Breithaupt v. Abram
Headline: Court upholds involuntary blood test taken from an unconscious crash driver, allowing states to use physician-drawn blood evidence in drunk-driving prosecutions and aiding traffic-safety enforcement.
Holding: The Court held that a blood sample taken by a physician from an unconscious crash driver does not, by itself, violate the Fourteenth Amendment’s due process guarantee and thus may be admitted in the state criminal trial.
- Allows physician-drawn blood tests from unconscious drivers to be used in state trials.
- Eases prosecutors’ use of scientific alcohol evidence in fatal crash prosecutions.

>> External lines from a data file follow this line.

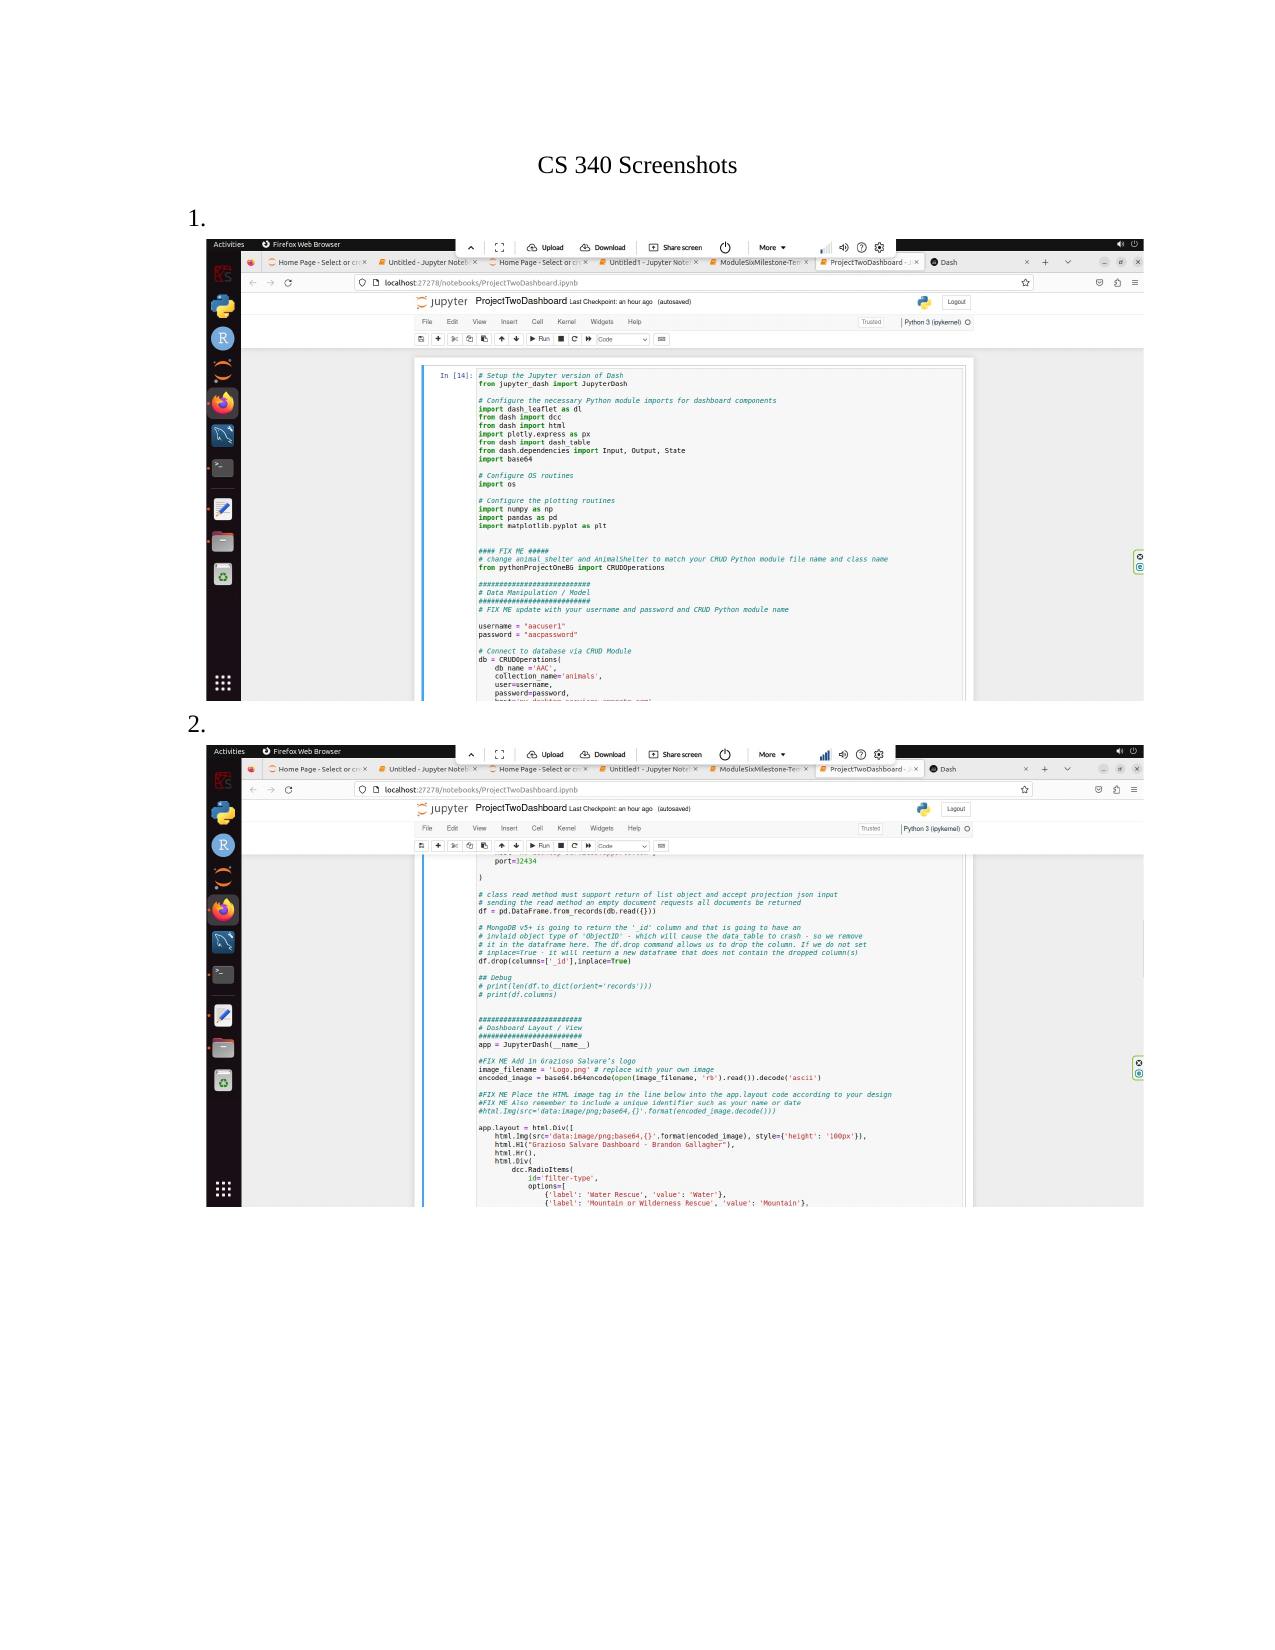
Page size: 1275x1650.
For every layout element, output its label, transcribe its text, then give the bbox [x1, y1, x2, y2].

text CS 340 Screenshots [150, 150, 1125, 179]
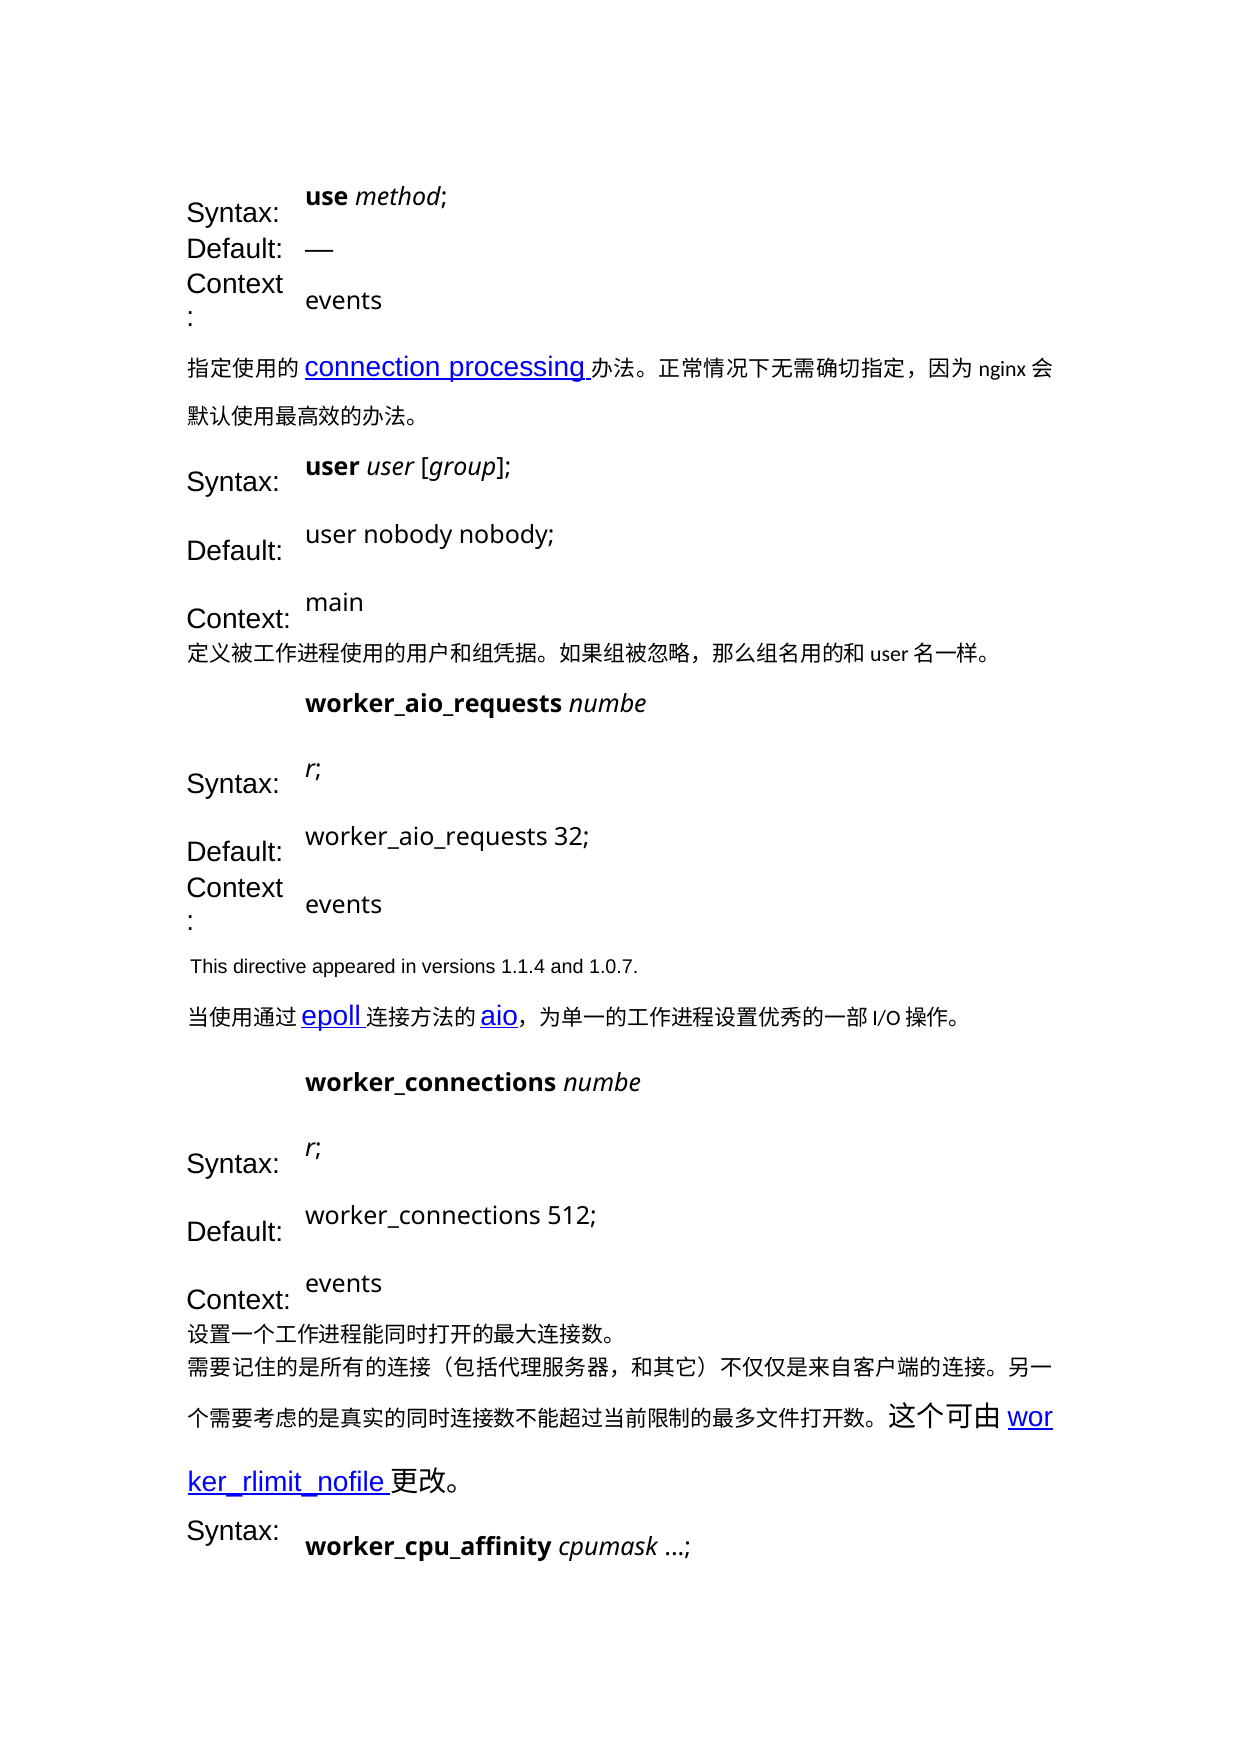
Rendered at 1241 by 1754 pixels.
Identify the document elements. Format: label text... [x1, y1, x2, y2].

table_cell events [303, 266, 457, 334]
table_cell worker_connections 512; [303, 1181, 646, 1249]
table_cell Context: [186, 568, 303, 636]
table_cell Context: [186, 870, 303, 938]
text 需要记住的是所有的连接（包括代理服务器，和其它）不仅仅是来自客户端的连接。另一个需要考虑的是真实的同时连接数不能超过当前限制的最多文件打开数。这个可由 worker_rlimit_nofile更改。 [187, 1349, 1053, 1512]
table_header Syntax: [186, 1048, 303, 1181]
table_cell user nobody nobody; [303, 500, 557, 568]
text 定义被工作进程使用的用户和组凭据。如果组被忽略，那么组名用的和user名一样。 [187, 636, 1053, 668]
table_cell — [303, 230, 457, 266]
text 指定使用的connection processing办法。正常情况下无需确切指定，因为nginx会默认使用最高效的办法。 [187, 334, 1053, 431]
table_cell main [303, 568, 557, 636]
table_header worker_cpu_affinity cpumask ...; worker_cpu_affinity auto [cpumask]; [303, 1512, 771, 1580]
table_cell Default: [186, 1181, 303, 1249]
text 当使用通过epoll连接方法的aio，为单一的工作进程设置优秀的一部I/O操作。 [187, 983, 1053, 1048]
table_header Syntax: [186, 431, 303, 499]
table_cell events [303, 1249, 646, 1317]
table_header Syntax: [186, 162, 303, 230]
table_header worker_aio_requests number; [303, 668, 658, 801]
text 设置一个工作进程能同时打开的最大连接数。 [187, 1317, 1053, 1349]
table_header worker_connections number; [303, 1048, 646, 1181]
table_cell Default: [186, 230, 303, 266]
table_header Syntax: [186, 668, 303, 801]
table_cell Context: [186, 266, 303, 334]
table_header user user [group]; [303, 431, 557, 499]
text This directive appeared in versions 1.1.4 and 1.0.7. [190, 950, 1053, 983]
table_header Syntax: [186, 1512, 303, 1580]
table_cell events [303, 870, 658, 938]
table_cell Default: [186, 500, 303, 568]
table_header use method; [303, 162, 457, 230]
table_cell worker_aio_requests 32; [303, 801, 658, 869]
table_cell Default: [186, 801, 303, 869]
table_cell Context: [186, 1249, 303, 1317]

- Leaves open challenge if blood draws are performed violently or incompetently.
Summary
Background
A pickup-truck driver was in a highway crash that killed three people. At the hospital the driver was unconscious, smelled of liquor, and a nearly empty whiskey bottle was found in his truck. A state patrolman asked a doctor to draw about 20 cubic centimeters of blood from the unconscious man; the sample later tested about .17% alcohol. The blood-test result was admitted at trial over the driver’s objection, and he was convicted of involuntary manslaughter. After state habeas proceedings failed, the case reached this Court to decide whether the involuntary blood draw violated the Fourteenth Amendment’s guarantee of fair process.
Reasoning
The main question was whether taking blood from an unconscious person in these circumstances offends the community’s sense of decency and thus denies due process. The majority said no. It relied on prior decisions holding that the exclusionary rule is not automatically applied to the States and emphasized that a medically performed blood draw is not “brutal” or “offensive” when done by a physician with proper safeguards. The Court noted that blood testing is routine, that many States authorize or accept such tests, and that properly done tests serve public safety by proving intoxication (or innocence). The Court also said different facts — careless or violent extractions — might be unconstitutional.
Real world impact
The decision permits states to admit physician-performed blood alcohol tests taken from unconscious drivers in criminal prosecutions, making it easier for prosecutors and police to rely on scientific evidence in fatal-crash and drunk-driving cases. It also leaves open that improperly done or invasive procedures could still be struck down.
Dissents or concurrances
Three Justices dissented, arguing Rochin’s “shocks the conscience” standard should forbid any involuntary extraction of body fluids to obtain evidence, whether or not the suspect is conscious or resists, and would have reversed the conviction.